Demonetisation: New currency notes ‘unfriendly’ for visually challenged
For someone with impaired eyesight, the lack of adequate embossing or engraving on the new Rs 500 and Rs 2,000 notes makes it difficult to differentiate between the notes.india Updated: Apr 20, 2017 20:17 IST
The visually challenged persons -- those suffering from various degrees of blindness -- are finding the new currency notes ‘unfriendly’, because they are difficult to recognise by touch.
For someone with impaired eyesight, the lack of adequate embossing or engraving on the new Rs 500 and Rs 2,000 notes makes it difficult to differentiate between the notes, said an official of National Association for the Blind (NAB).
“After the decision (of scrapping the old Rs 500 and Rs 1,000 notes) was announced in November, I approached the union government to ensure that new notes have some embossing, engraving or inscription which can be sensed by fingers.
“I was told this demand will be addressed, but to date, no steps have been taken to address our problem,” said Joaquim Rapose, national secretary of NAB.
“I was also told (later) that new batch of notes will have necessary changes, but we have not noticed any change so far,” Rapose told PTI.
As per the state development and finance corporation for the disabled, there are 5.74 lakh persons with visual disability in Maharashtra alone.
“The government data says there are 80 lakh people in the country who are visually challenged. Unfortunately, their issues and woes are not taken into consideration when printing new notes,” he said.
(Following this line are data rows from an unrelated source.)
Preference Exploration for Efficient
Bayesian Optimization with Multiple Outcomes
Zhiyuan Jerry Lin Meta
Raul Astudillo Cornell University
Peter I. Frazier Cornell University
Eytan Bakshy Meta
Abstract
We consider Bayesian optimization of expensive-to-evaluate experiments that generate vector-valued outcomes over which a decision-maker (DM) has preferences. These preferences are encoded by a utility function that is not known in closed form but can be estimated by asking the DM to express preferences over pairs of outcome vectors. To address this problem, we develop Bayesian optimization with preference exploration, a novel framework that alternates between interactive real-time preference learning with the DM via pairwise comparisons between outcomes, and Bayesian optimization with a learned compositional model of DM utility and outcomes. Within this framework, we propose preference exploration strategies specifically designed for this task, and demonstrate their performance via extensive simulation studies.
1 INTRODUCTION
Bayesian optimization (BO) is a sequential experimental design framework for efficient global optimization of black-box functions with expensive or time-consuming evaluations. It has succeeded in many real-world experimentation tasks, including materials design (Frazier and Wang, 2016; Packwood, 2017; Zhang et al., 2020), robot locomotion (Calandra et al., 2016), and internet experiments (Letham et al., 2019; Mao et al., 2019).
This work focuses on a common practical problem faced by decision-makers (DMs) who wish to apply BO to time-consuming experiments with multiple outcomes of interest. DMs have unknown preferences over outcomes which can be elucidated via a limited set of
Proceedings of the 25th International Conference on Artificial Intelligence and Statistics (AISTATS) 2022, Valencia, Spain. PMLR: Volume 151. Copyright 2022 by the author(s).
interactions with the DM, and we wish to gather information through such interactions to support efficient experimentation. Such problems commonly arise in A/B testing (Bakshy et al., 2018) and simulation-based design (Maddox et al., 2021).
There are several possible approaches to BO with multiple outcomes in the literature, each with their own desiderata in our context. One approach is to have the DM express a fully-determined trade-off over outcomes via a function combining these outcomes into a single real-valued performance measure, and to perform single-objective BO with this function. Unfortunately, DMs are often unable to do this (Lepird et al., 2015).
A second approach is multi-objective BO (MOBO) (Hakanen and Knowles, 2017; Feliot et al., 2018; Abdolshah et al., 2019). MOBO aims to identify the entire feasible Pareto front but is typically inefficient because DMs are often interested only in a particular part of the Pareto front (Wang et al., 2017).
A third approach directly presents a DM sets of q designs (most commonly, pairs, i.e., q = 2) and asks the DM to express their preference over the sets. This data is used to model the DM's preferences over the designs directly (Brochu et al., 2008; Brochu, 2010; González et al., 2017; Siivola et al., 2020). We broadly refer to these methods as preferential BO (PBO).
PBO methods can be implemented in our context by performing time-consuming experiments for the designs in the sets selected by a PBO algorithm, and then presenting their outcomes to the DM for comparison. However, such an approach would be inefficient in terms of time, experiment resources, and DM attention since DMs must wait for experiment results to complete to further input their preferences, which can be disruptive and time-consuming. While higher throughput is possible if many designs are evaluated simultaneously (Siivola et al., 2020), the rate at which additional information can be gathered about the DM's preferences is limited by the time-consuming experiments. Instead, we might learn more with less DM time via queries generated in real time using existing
“The old notes had proper embossing. The visually disabled persons could differentiate them. With new notes, the size has changed and there are no visually challenged-friendly markings,” Rapose said.
Dr Sam Taraporewala, head of the department at Xavier’s Resource Centre for the Visually Challenged said, “Unlike European countries or the US, we still do not have currency recognisers (note-reading machines). It is true that the new currency notes have been creating a problem for the visually disabled persons.”
Shrikant Jadhav, who suffers from 100% blindness, said, “I have been using notes daily for the last 15 years. Suddenly the size is changed and the new notes are not at all friendly for us. I cannot ask some stranger to recognise the note for me. I am vulnerable when I am travelling alone by auto rickshaw or taxi. The digital payment system for public transport is not much useful to people like me.”
Teachers at schools for the visually challenged agree. “We are trying to train our students....people approach us to find out how to differentiate new notes. Some could learn it, but most of the disabled persons are struggling because there is no embossing or engraving,” said a teacher from a Mumbai-based school, speaking on the condition of anonymity.